Lorsque l'on parle d'un groupe suisse de hard-rock, les comparaisons avec Krokus ou Gotthard sont immédiates. Pourtant, nombre de formations œuvrent dans des styles plus ou moins éloignés des deux légendes helvètes, même si elles bénéficient d'une renommée moindre. Bien qu'existant depuis 1993, Charing Cross n'a sorti qu'un EP et deux albums depuis 2005 et ne jouit que d'une reconnaissance relativement confidentielle. "Pain & Gain", son troisième opus débarque sur nos platines pour permettre au quintet de Lucerne de passer un palier supplémentaire dans un style que nous pourrions situer entre leurs compatriotes de Shakra et les Américains d'American Dog.
La comparaison avec le gang des clébards US vient essentiellement de la proximité du chant de Peter Hochuli avec celui grave et éraillé de Michael Hannon, mais également d'une tendance à parfois préférer l'énergie brute à la mélodie des titres. 'Let It Rock', 'Fucked Up Again' ne s'embarrassent pas de fioritures, pas plus que 'White Line Fever' qui se fait plus rapide et cinglant. Au contraire, 'Hells Breaking Loose', est tellement heavy et sombre qu'il fait parfois penser aux Allemands de Die Krupps sans les éléments indus. Cette puissance se voit cependant enrichie d'éléments plus mélodiques n'étant pas sans rappeler des formations telles que Bonfire ou Shakra justement. 'Wake Up' et 'Crossroads' qui débutent et terminent l'album sont ainsi d'une belle efficacité, même si le premier nommé aurait pu se passer du hurlement un peu ridicule qui accompagne son refrain.
Les sommets en la matière sont probablement atteints avec un 'No Pain No Gain' direct et accrocheur avec son refrain imparable et son final pachydermique piétinant tout sur son passage, et sur un 'Welcome To The Show' trouvant le parfait équilibre entre puissance, mélodie et efficacité du refrain. Porté par une paire de guitaristes alignant les riffs de qualité et les soli rutilants, Charing Cross dégaine quelques rafales à même de lui apporter un minimum de respect. Dommage cependant que les Suisses n'évitent que de peu la sortie de route lorsqu'ils s'aventurent sur des territoires plus mélodiques qu'ils ne maîtrisent pas totalement. 'Queen Of The Night' n'est clairement pas adapté au chant de Peter Hochuli qui y flirte parfois avec les limites de la justesse. Quant à 'Still Alive', sa montée en puissance ne peut faire oublier quelques passages que nous qualifierons de too much.

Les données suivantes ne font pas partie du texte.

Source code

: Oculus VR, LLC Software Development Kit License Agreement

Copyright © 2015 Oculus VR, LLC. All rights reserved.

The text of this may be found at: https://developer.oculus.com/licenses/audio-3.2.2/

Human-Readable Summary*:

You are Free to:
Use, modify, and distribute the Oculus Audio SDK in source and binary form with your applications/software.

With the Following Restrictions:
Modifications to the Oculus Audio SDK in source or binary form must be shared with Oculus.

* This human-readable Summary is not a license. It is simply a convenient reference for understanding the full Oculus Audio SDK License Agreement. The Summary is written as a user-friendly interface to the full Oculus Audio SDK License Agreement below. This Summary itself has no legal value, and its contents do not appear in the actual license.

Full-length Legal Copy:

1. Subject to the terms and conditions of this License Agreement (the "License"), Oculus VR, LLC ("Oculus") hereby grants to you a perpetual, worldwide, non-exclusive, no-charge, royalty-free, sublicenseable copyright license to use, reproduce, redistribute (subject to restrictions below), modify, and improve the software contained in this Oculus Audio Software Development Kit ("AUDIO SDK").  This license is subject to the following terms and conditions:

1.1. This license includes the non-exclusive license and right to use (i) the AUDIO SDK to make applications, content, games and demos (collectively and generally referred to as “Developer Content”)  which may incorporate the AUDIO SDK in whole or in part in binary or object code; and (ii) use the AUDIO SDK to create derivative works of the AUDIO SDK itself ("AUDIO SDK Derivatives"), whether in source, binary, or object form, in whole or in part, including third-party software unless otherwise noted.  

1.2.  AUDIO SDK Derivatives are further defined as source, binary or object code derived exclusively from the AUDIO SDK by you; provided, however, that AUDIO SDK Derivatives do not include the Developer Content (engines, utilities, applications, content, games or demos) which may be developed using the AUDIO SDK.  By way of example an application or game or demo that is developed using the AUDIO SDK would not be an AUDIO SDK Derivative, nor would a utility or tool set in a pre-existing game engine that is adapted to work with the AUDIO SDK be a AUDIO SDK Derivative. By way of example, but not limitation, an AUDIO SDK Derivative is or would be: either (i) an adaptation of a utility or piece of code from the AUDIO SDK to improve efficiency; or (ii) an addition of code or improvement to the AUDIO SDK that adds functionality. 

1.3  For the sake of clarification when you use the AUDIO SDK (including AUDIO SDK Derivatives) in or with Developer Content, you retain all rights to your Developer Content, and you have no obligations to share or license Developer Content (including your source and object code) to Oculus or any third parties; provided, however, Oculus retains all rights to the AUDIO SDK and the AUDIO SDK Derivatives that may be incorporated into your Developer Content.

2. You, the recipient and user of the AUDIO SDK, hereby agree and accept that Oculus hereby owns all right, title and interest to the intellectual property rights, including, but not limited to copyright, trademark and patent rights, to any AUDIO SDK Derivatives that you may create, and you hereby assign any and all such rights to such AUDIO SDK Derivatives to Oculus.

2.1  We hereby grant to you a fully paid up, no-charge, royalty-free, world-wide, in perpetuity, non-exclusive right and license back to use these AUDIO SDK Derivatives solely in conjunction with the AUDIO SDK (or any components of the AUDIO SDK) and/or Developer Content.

Rien de rédhibitoire cependant pour un ensemble plus que respectable qui fera passer un bon moment aux amateurs du genre. Charing Cross ne propose rien de révolutionnaire mais il maîtrise l'essentiel des éléments d'un style qui se veut avant tout efficace, puissant et sans fioriture. L'interprétation est sans faille, en dehors d'un chant parfait par ailleurs, mais ne collant pas à certaines envolées mélodiques qui ne lui conviennent pas. Avec ce "Pain & Gain", les Helvètes peuvent donc prétendre à une reconnaissance et à un respect à la hauteur de leur talent.